I'm using MariaDB 10.1 and the default InnoDB storage storage, and I have a few tables with currently 10 to 100 million rows. These tables will keep growing a few million per month, and it's mostly caching.
They either have a single-column primary key (BIGINT
) or a composite primary key (two BIGINT
columns) and no AUTO_INCREMENT, and I always insert, select or update by primary key. I also do a lot of joins by primary key, or selects WHERE PK IN (1, 2, 3, 4...)
.
Also, these tables receive lots of updates per hour, and I usually update them in batches of 5000 or 10000 at a time. We have more inserts and updates than selects for some of these tables.
I have 3 questions:
-
It seems to me that simple selects by PK returning 1 row (
SELECT x, y FROM table WHERE pk = 123
) will have no actual difference in performance with partitioning. Is that right? -
What about joins or selects as
WHERE PK IN(SELECT PK FROM ...)
? Will it cause more scans to join a partitioned table than a single table? -
Considering I usually do a lot of concurrent batches (multiple servers may send data at the same time) using:
-
INSERT INTO X VALUES (1, 'A'), (2, 'B'), ... ON DUPLICATE KEY UPDATE ...
or -
REPLACE INTO X VALUES(1, 'A'), (2, 'B'),...
-
Will partitioning help with concurrent inserts and updates, say by being able to affect multiple partitions at the same time?
Thanks in advance.
Best Answer
Your questions
Q1: If PK is the Partition key, a "point query" (
WHERE PK = constant
) on the Partition key will do "pruning", then (hopefully) use an index in the single partition it found. No improvement over having a simple table with a suitable index.Q1: If PK is the
PRIMARY KEY
, but not the Partition key, then the query must open and look in every partition to find the row, hence slower.Q2: Generally
IN ( SELECT ... )
performs poorly, very poorly in some cases, and should be avoided. Use aJOIN
instead. For partitioning, "pruning" will probably not be used. Hence slow.Q3:
INSERT
may be about the same speed, regardless. A plain table may be faster due to less complexity.Q3:
REPLACE
isDELETE
+INSERT
.INSERT ... ON DUPLICATE KEY UPDATE ...
is usually a better construct; see if it applies. But, again, no performance improvement.IN
WHERE PK IN (1, 2, 3, 4...)
-- I think I heard that if the list is 'short', it will use partition pruning. Or skip the pruning if the list is long. In either case, a simple table with an index on PK will be at least as fast.Pruning
Think of pruning this way: First it must find the partition (which acts very much like a "sub table"), then it must use an index (if available) to drill down to the desired row(s). Without partitioning, it skips the pruning step; but the BTree index is slightly deeper. So it is a trade-off.

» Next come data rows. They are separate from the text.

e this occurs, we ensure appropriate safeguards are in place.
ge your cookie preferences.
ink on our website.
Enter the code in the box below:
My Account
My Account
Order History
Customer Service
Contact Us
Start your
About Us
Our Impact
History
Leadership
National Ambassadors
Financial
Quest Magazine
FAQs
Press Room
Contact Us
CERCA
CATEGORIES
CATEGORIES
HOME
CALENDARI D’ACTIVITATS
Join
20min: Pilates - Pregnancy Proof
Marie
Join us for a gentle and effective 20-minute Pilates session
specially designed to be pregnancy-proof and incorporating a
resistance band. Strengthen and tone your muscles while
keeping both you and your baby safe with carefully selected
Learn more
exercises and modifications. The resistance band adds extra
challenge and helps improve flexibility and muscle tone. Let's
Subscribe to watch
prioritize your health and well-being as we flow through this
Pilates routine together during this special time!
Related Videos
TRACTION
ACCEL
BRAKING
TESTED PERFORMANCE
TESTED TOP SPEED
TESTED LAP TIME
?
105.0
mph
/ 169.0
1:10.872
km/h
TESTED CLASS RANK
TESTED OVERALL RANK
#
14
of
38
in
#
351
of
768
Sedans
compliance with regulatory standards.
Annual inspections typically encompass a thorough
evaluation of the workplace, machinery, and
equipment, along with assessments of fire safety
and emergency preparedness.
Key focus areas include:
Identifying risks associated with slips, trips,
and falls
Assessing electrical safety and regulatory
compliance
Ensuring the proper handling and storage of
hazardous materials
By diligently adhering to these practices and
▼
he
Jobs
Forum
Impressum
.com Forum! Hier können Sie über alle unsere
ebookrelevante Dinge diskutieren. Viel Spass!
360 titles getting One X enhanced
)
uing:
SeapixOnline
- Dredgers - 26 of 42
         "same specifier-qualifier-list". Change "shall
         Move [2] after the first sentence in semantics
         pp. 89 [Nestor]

Note: This often means that the optimal set of indexes for a partitioned table and the equivalent non-partitioned table are different.
Case 3
The caveat "A table's index is too big to be cached, but the index for one partition is cacheable" does not seem to apply to your situation. Case 3 came from a time-series wherein most of the activity was in the latest partition (and
PARTITION BY RANGE(TO_DAYS(...))
) and that partition fit in the buffer_pool but the entire table did not.(That is, I agree with Natan, not Jarwad, about the relevance of Case 3.)
BY HASH
BY HASH
-- not useful. (From the link: "PARTITION BY RANGE is the only useful method.") (Or at least, I have yet to see a use case of Hash where performance benefits.)Ingestion
"growing a few million per month" That's not very fast. "growing a few million per day" would begin to be challenging, at which point I would point you at my high speed ingestion blog . Even so, you might take one tip from there -- Load the changes into a transient table, then do the insert/replace/iodku/update/etc from it to the 'real' table.